Furthermore, having up to two servings within 24 hours will increase the risk of a gout attack by 36%. Have three or four servings and the risk will go up to 50%. As you have probably guessed already, the more wine you have, the more risks you expose yourself to. It makes no difference what type of wine it is or how strong it is.
Wine versus other types of alcohol
So, does wine cause gout? In the long run, it might, if you have it in industrial amounts. If you already have gout, it will increase the risk of an attack. An occasional serving every now and then (birthdays, holidays and so on) will not make a big difference, but having more than a serving can expose you to a new attack.
Most people are aware of the effects of beer and hard liquors, but wine is not to be overlooked either. Having a couple of glasses of wine one after another will increase the risk of a gout attack by 138%. Simply put, you double up the risk of having a gout attack, which is quite high.
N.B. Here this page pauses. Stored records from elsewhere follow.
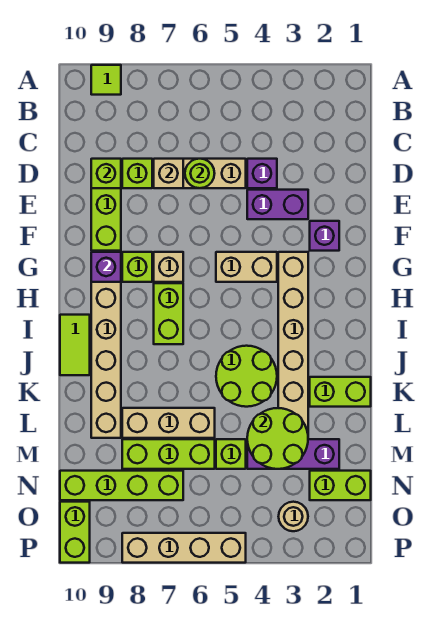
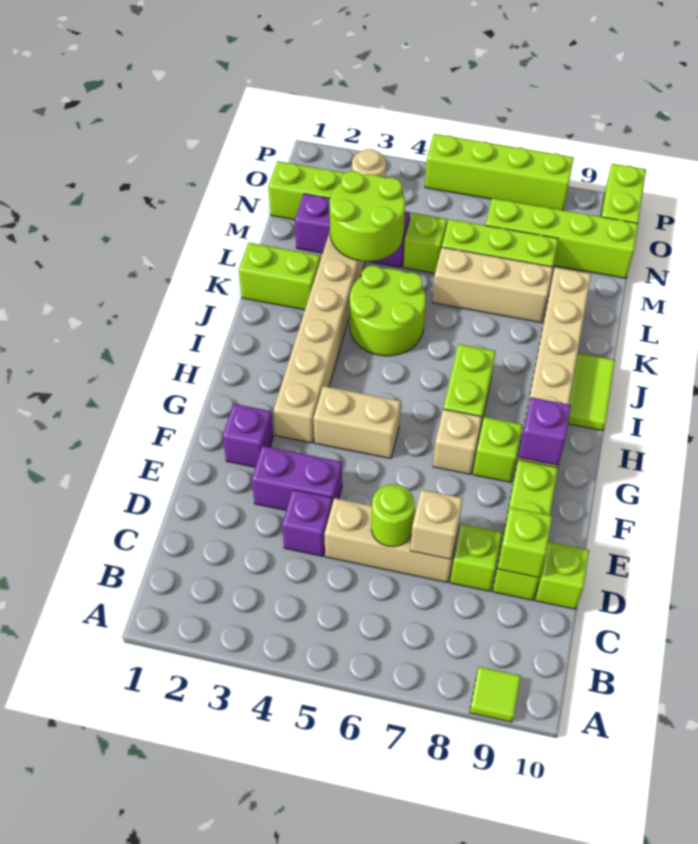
none -> lime 1x1 brick [535,542,589,609]
tan 1x4 brick [122,533,246,563] -> lime 1x4 brick [425,134,574,210]

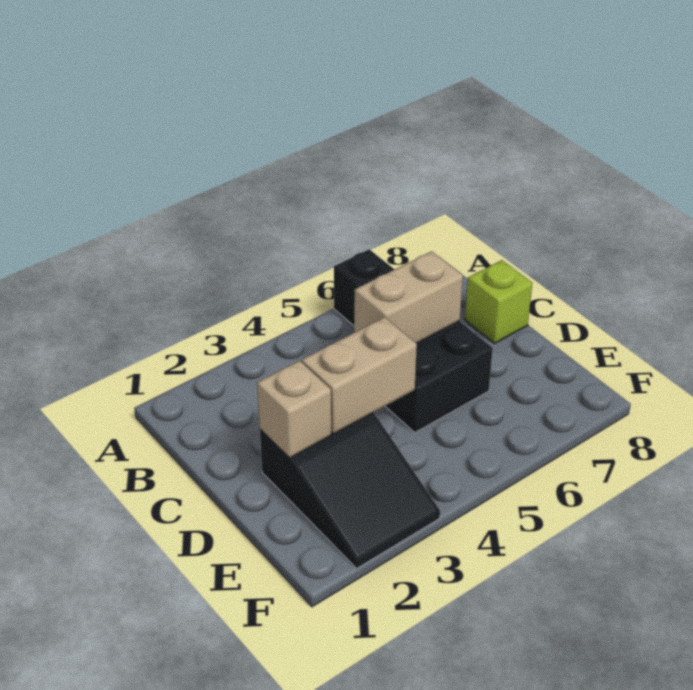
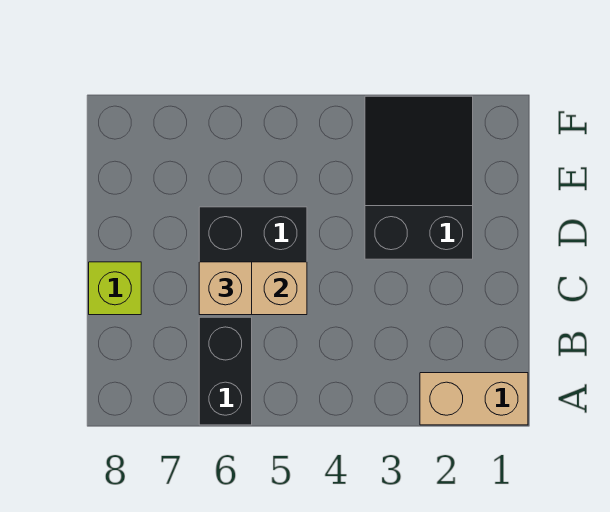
tan 1x1 brick [257,361,331,458] -> tan 1x1 brick moved to [199,262,252,315]
tan 1x2 brick [302,317,417,434] -> tan 1x2 brick moved to [420,373,528,425]

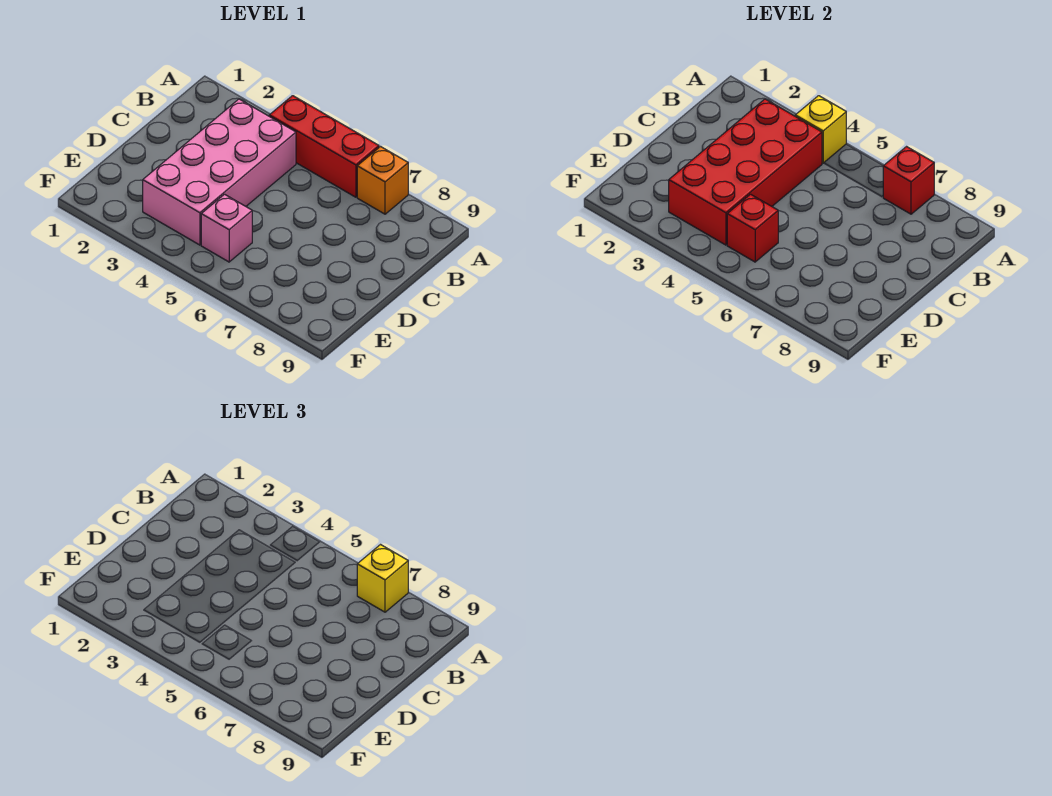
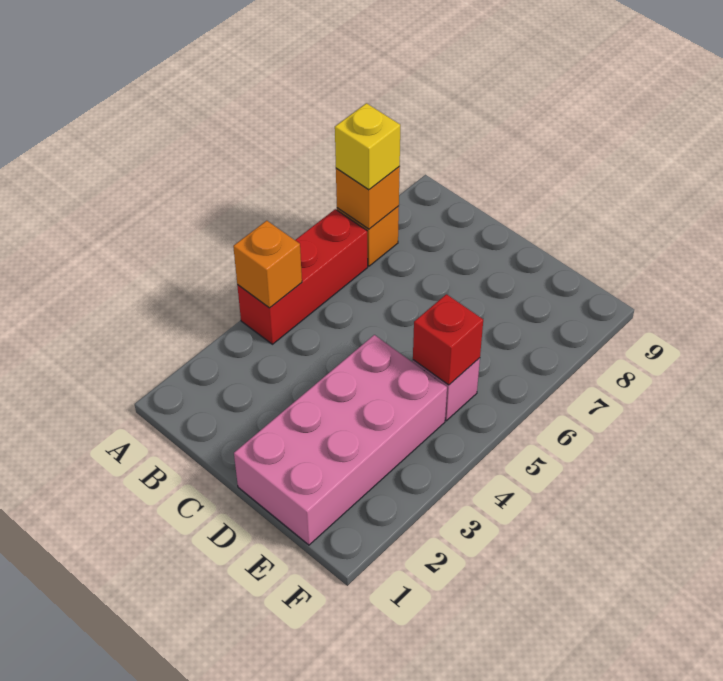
yellow 1x1 brick [795,96,846,163] -> orange 1x1 brick [233,221,302,308]
red 1x1 brick [883,147,934,214] -> orange 1x1 brick [336,166,400,229]
pink 2x4 brick [143,99,296,245] -> pink 2x4 brick turned to [234,335,447,545]
red 2x4 brick [669,99,822,245] -> none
To help you get an idea, having two glasses of beer one after another will increase the risk by 75% only – still high though.
Bottom line, there is a connection between wine and gout and it should not be overlooked. While other alcohols have a worse reputation against gout, the truth is wine is a significant trigger and can be more harmful than beer, for example. While a single glass will not necessarily harm you, it is highly recommended to avoid alcohol at all if you do not embrace the idea of a random gout attack.